Many more are feeling this shift, but they don’t have the context to understand what they’re feeling. They’re coming to us because they have a need for magic, or they feel the call of a God, or they’re just looking for a community where their out-of-the-mainstream interests will be taken seriously. Some are looking to learn, while others are looking for someone to put them at ease and tell them everything’s going to be OK.
We must resist the urge to tell comfortable lies, even to ourselves. Especially to ourselves.
The world is changing and it’s changing fast. These changes require activists and writers and engineers to help us adapt, but they also require witches and Druids and mystics. If you know what I’m talking about, you have an obligation to use your skills to help our society – or at least our tribe – to find its way in this strange new world.

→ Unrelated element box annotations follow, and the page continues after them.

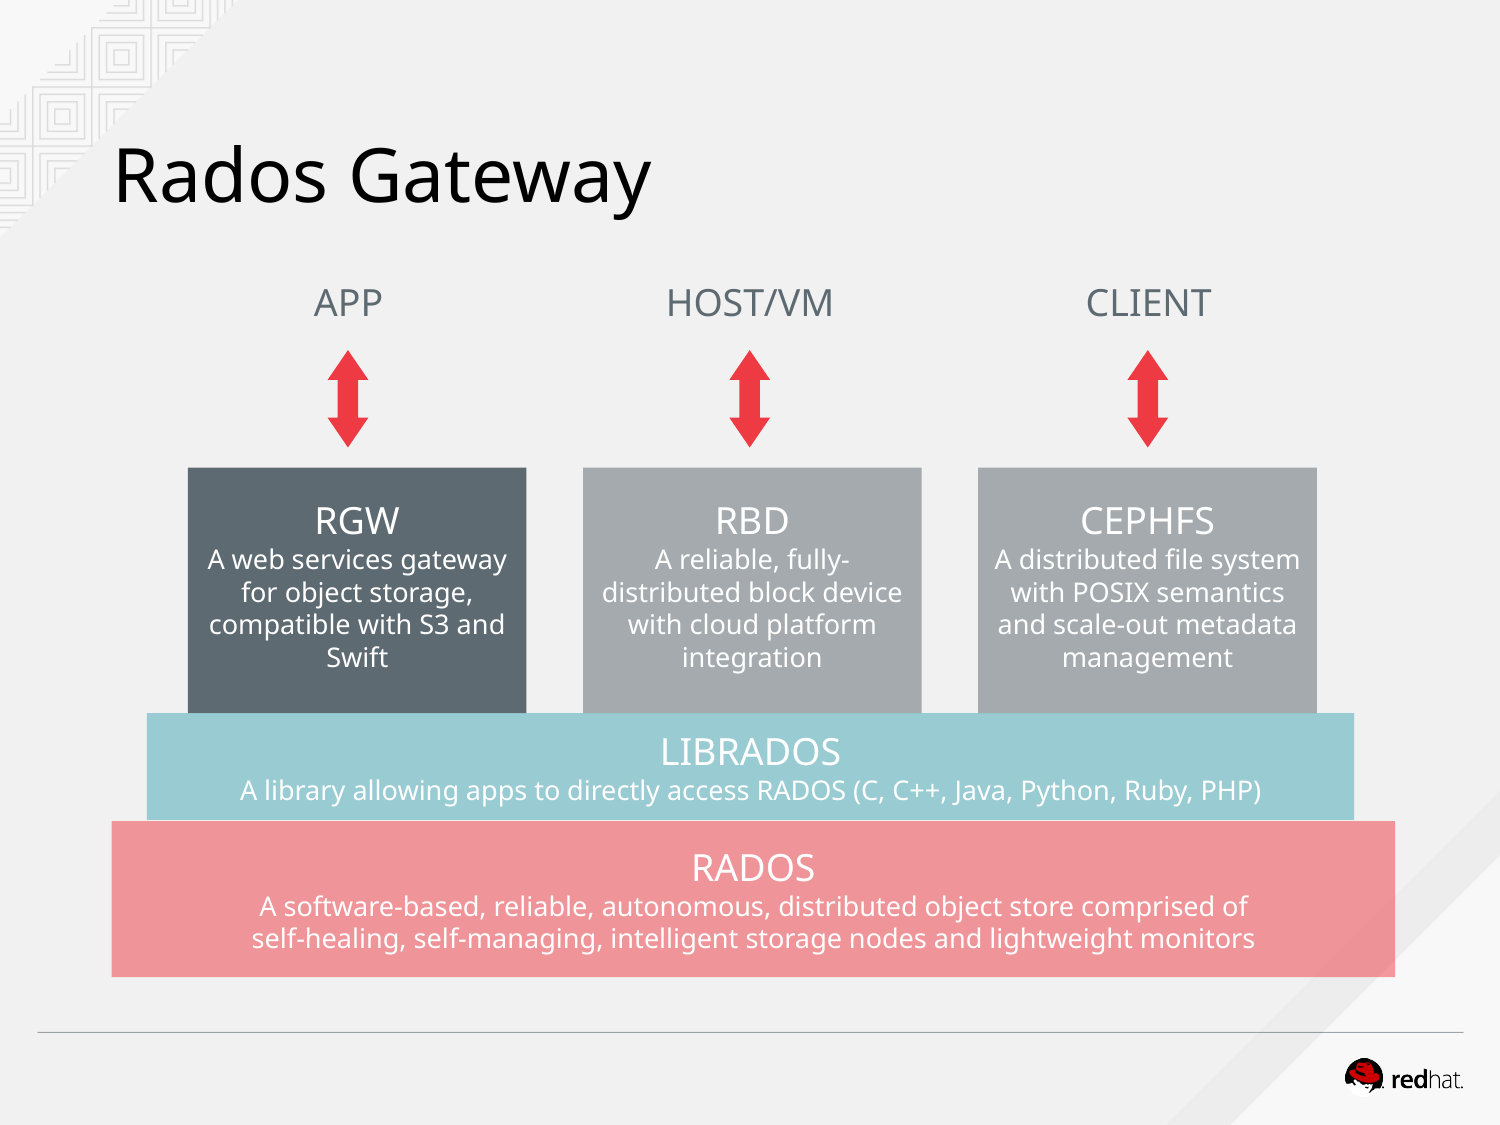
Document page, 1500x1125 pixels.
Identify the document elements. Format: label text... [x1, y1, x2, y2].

text_box RGW A web services gateway for object storage, compatible with S3 and Swift [187, 467, 527, 713]
text_box RBD A reliable, fully-distributed block device with cloud platform integration [583, 467, 922, 714]
picture [0, 0, 1500, 1125]
text_box CEPHFS A distributed file system with POSIX semantics and scale-out metadata management [978, 467, 1317, 714]
text_box CLIENT [1070, 271, 1227, 332]
text_box [1127, 350, 1169, 448]
text_box HOST/VM [651, 271, 850, 332]
text_box [327, 350, 369, 448]
title Rados Gateway [112, 0, 1388, 225]
text_box RADOS A software-based, reliable, autonomous, distributed object store comprised of self-healing, self-managing, intelligent storage nodes and lightweight monitors [111, 821, 1396, 978]
text_box APP [299, 271, 399, 332]
text_box LIBRADOS A library allowing apps to directly access RADOS (C, C++, Java, Python, Ruby, PHP) [146, 713, 1355, 820]
text_box [729, 350, 771, 448]
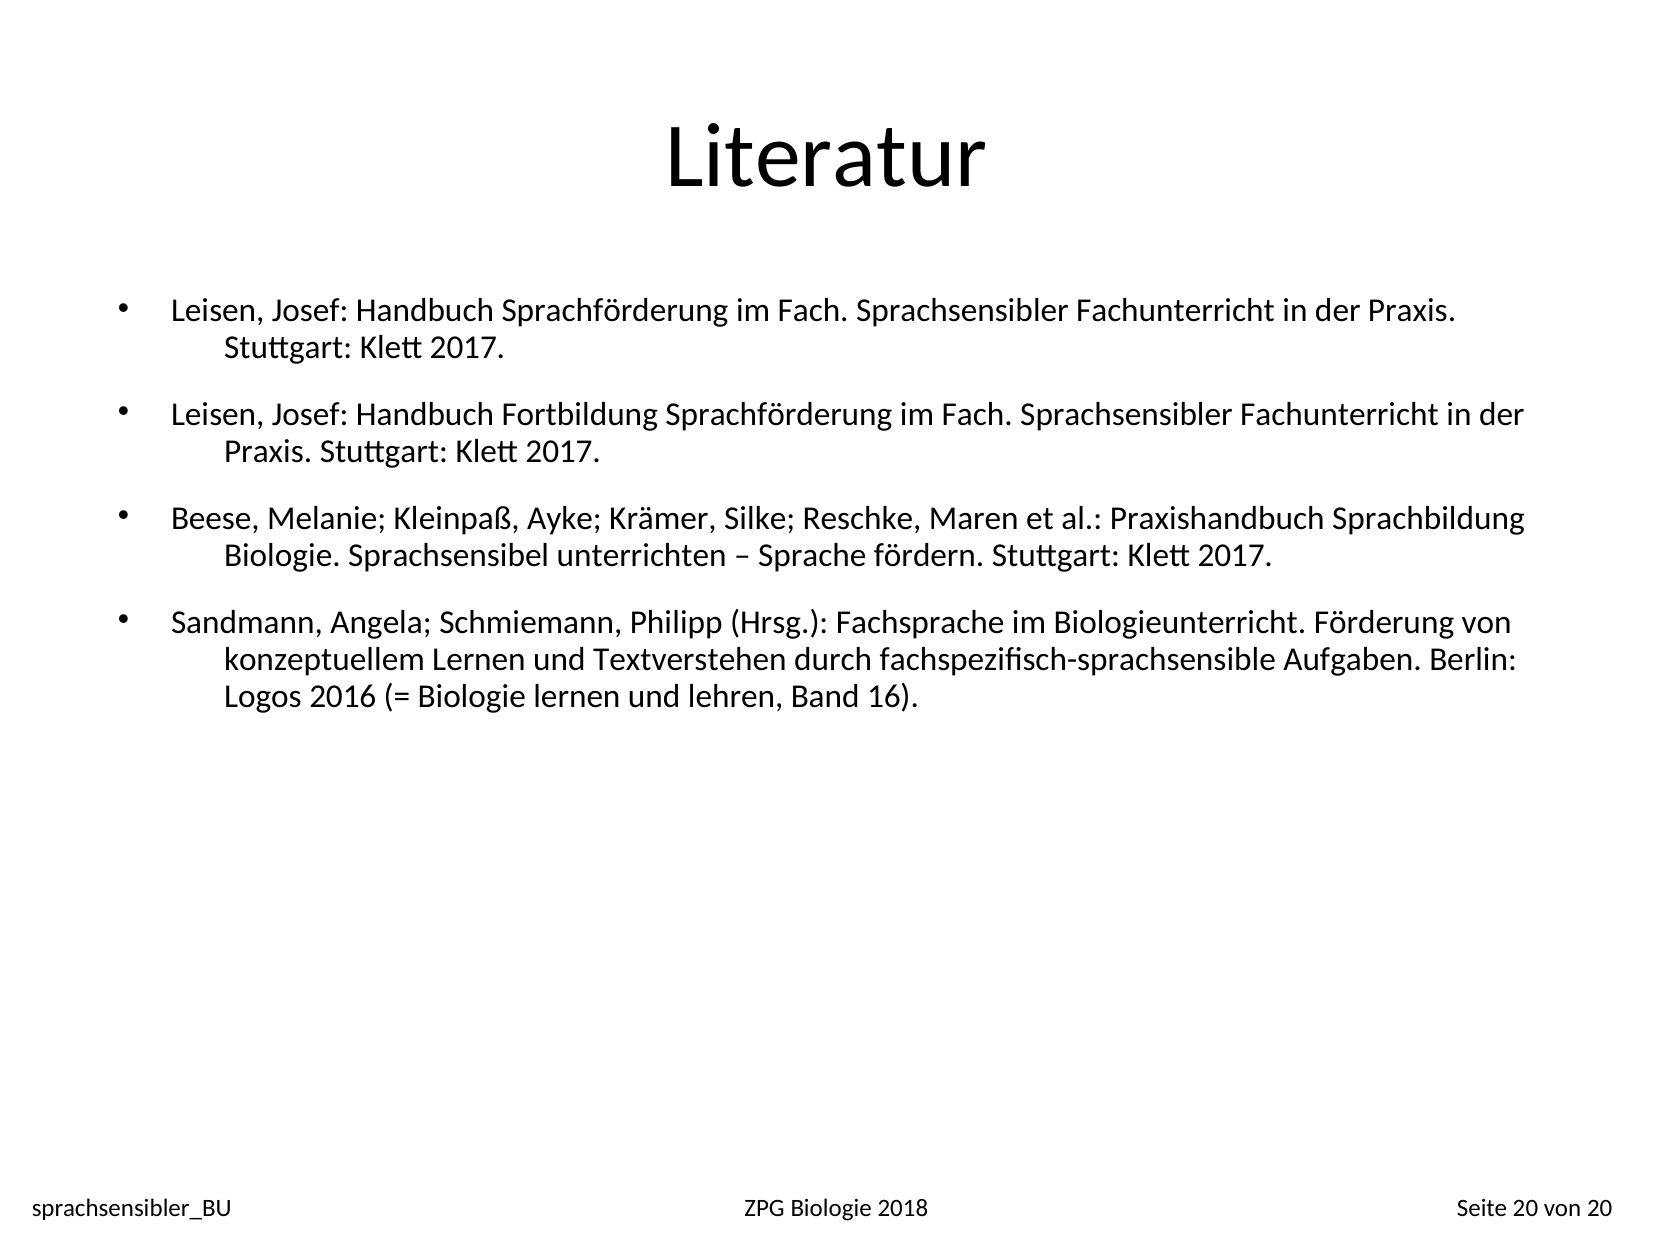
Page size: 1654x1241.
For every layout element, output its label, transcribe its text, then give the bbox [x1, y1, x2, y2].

list Leisen, Josef: Handbuch Sprachförderung im Fach. Sprachsensibler Fachunterricht in der Praxis. Stuttgart: Klett 2017. Leisen, Josef: Handbuch Fortbildung Sprachförderung im Fach. Sprachsensibler Fachunterricht in der Praxis. Stuttgart: Klett 2017. Beese, Melanie; Kleinpaß, Ayke; Krämer, Silke; Reschke, Maren et al.: Praxishandbuch Sprachbildung Biologie. Sprachsensibel unterrichten – Sprache fördern. Stuttgart: Klett 2017. Sandmann, Angela; Schmiemann, Philipp (Hrsg.): Fachsprache im Biologieunterricht. Förderung von konzeptuellem Lernen und Textverstehen durch fachspezifisch-sprachsensible Aufgaben. Berlin: Logos 2016 (= Biologie lernen und lehren, Band 16). [82, 290, 1571, 1010]
title Literatur [82, 49, 1571, 257]
text_box sprachsensibler_BU ZPG Biologie 2018 Seite 20 von 20 [17, 1185, 1654, 1229]
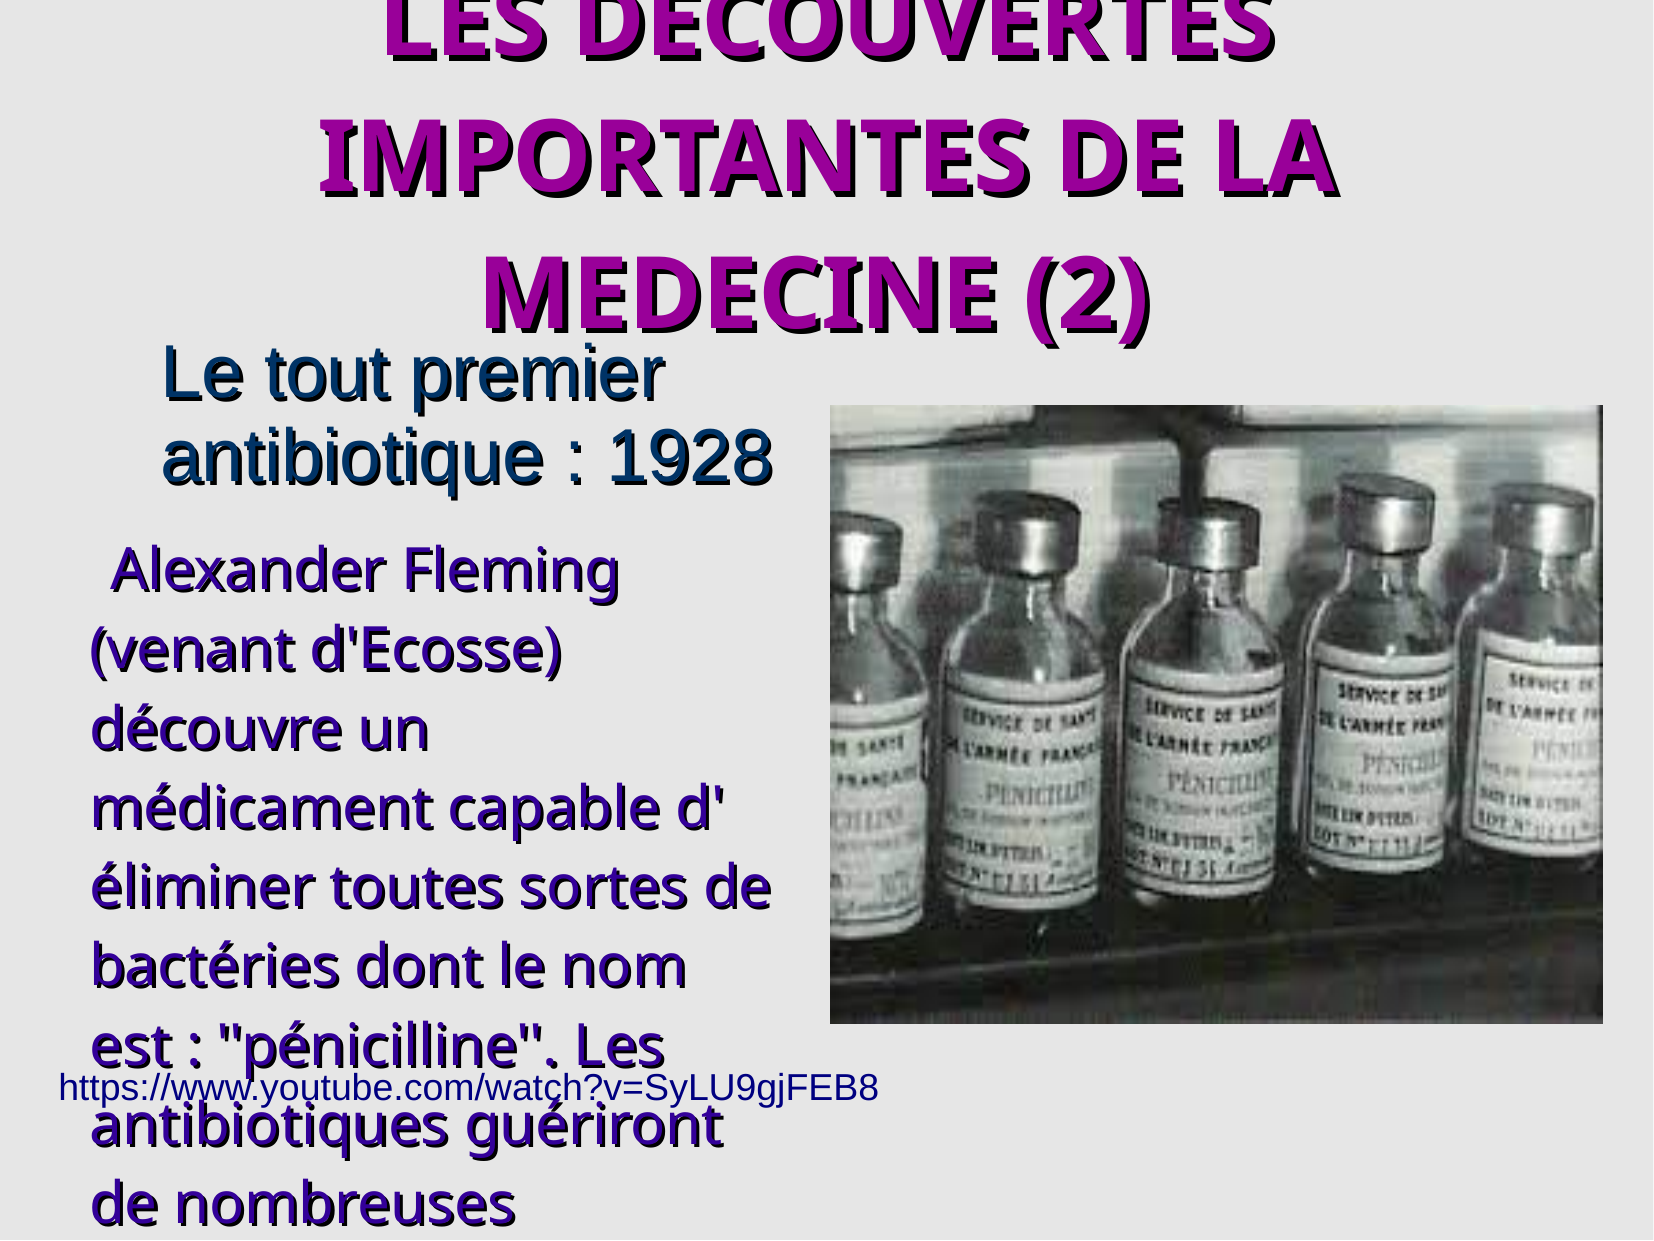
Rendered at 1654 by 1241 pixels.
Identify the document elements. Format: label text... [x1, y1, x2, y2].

title LES DECOUVERTES IMPORTANTES DE LA MEDECINE (2) [82, 32, 1571, 274]
list Le tout premier antibiotique : 1928 Alexander Fleming (venant d'Ecosse) découvre un médicament capable d' éliminer toutes sortes de bactéries dont le nom est : ''pénicilline''. Les antibiotiques guériront de nombreuses maladies. [89, 329, 785, 1058]
text_box https://www.youtube.com/watch?v=SyLU9gjFEB8 [43, 1058, 946, 1134]
list Le tout premier antibiotique : 1928 Alexander Fleming (venant d'Ecosse) découvre un médicament capable d' éliminer toutes sortes de bactéries dont le nom est : ''pénicilline''. Les antibiotiques guériront de nombreuses maladies. [89, 1134, 785, 1241]
picture [830, 405, 1603, 1024]
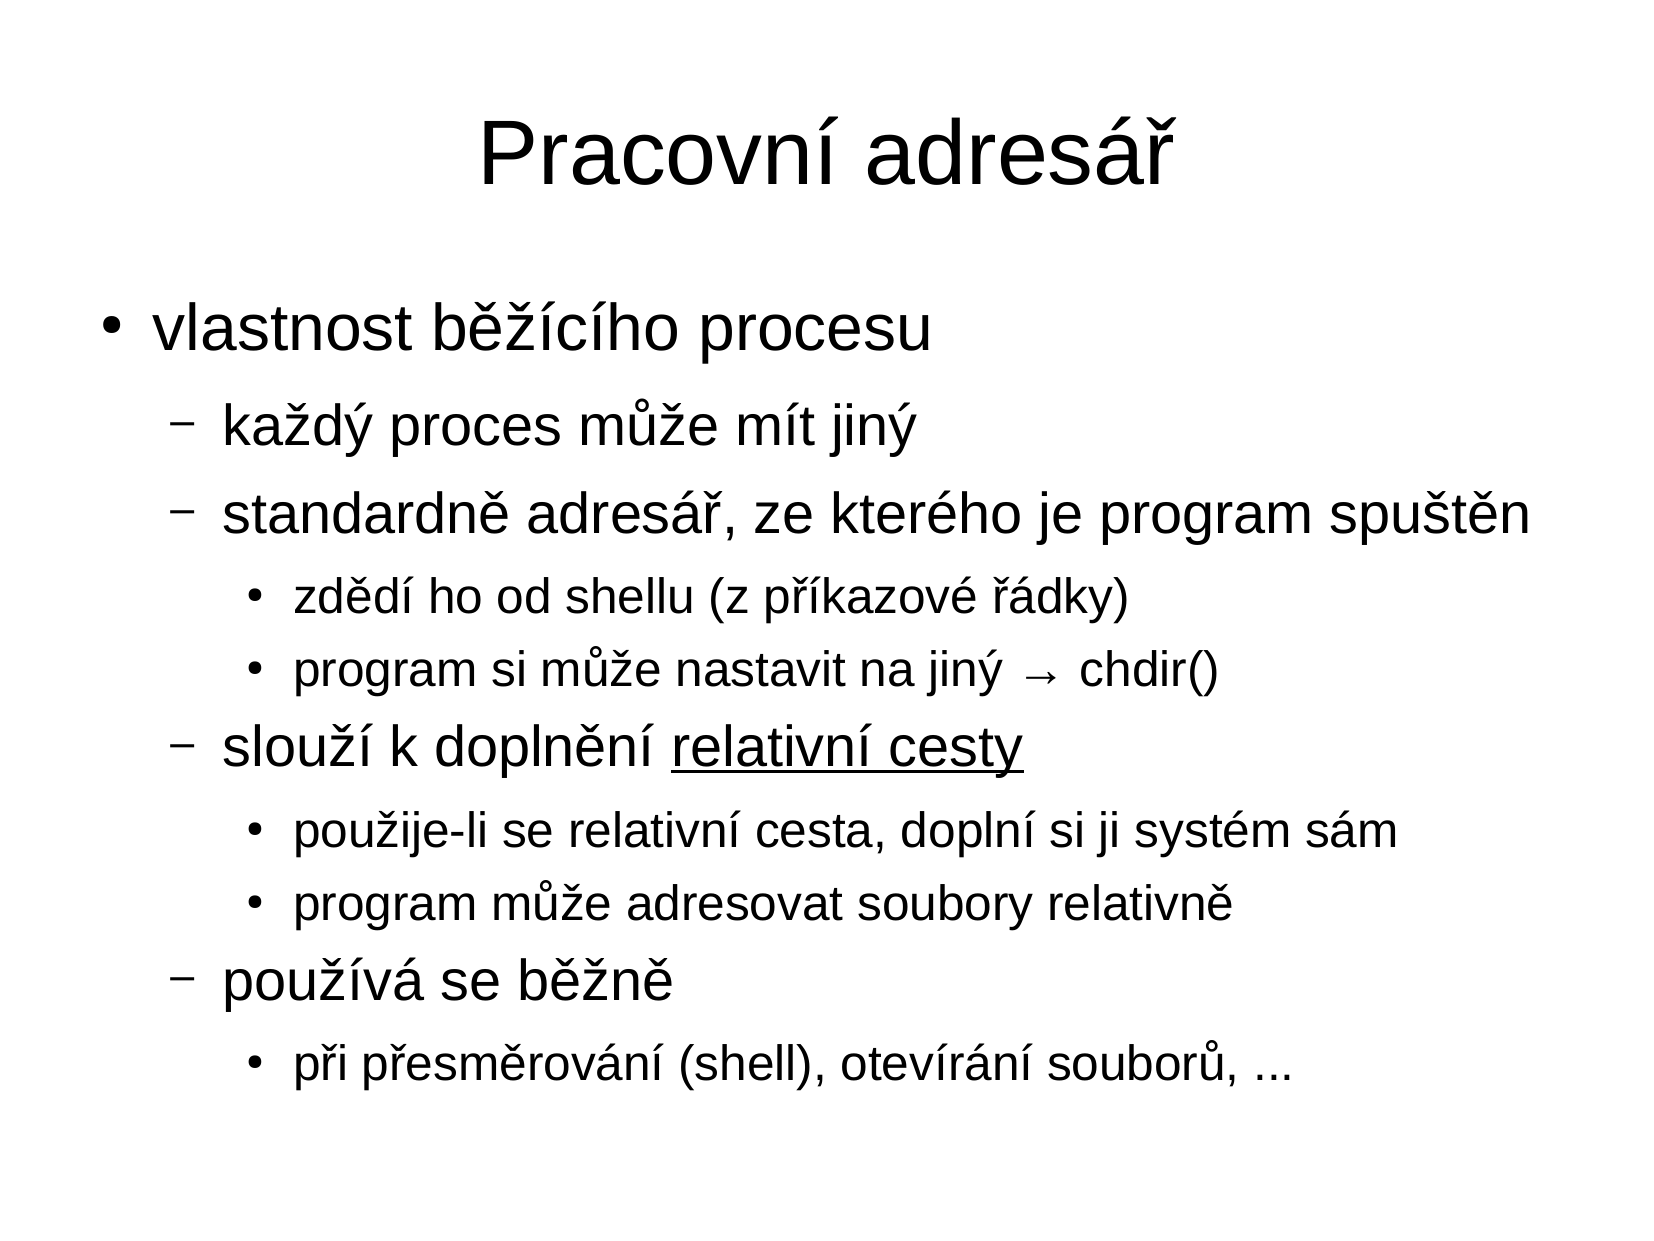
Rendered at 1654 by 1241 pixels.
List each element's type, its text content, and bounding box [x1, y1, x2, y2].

list vlastnost běžícího procesu každý proces může mít jiný standardně adresář, ze kterého je program spuštěn zdědí ho od shellu (z příkazové řádky) program si může nastavit na jiný → chdir() slouží k doplnění relativní cesty použije-li se relativní cesta, doplní si ji systém sám program může adresovat soubory relativně používá se běžně při přesměrování (shell), otevírání souborů, ... [82, 290, 1571, 1098]
title Pracovní adresář [82, 56, 1571, 250]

As for me, I’m called to ever-deeper communion with Gods and spirits. I’m called to make formal alliances with some of them, and then to maintain and strengthen those alliances. I’m called to make similar alliances with my this-world allies. This is what I must do, no matter what’s going on in Washington or Austin or the other side of the world.
I do not think I’m the only one called to this work.
You can call this UPG if you like, though it’s more rational speculation based on spiritual observation. It is not authoritative for anyone other than me, but I encourage you to give it your serious consideration.
Life is always challenging. Life in these times is particularly challenging, especially for those of us who are awake. There are this-world concerns that require our urgent attention. But they must not be allowed to consume all our attention. Our spiritual practices, our devotions, and our holy day celebrations are a connection to our Source – they need our attention too.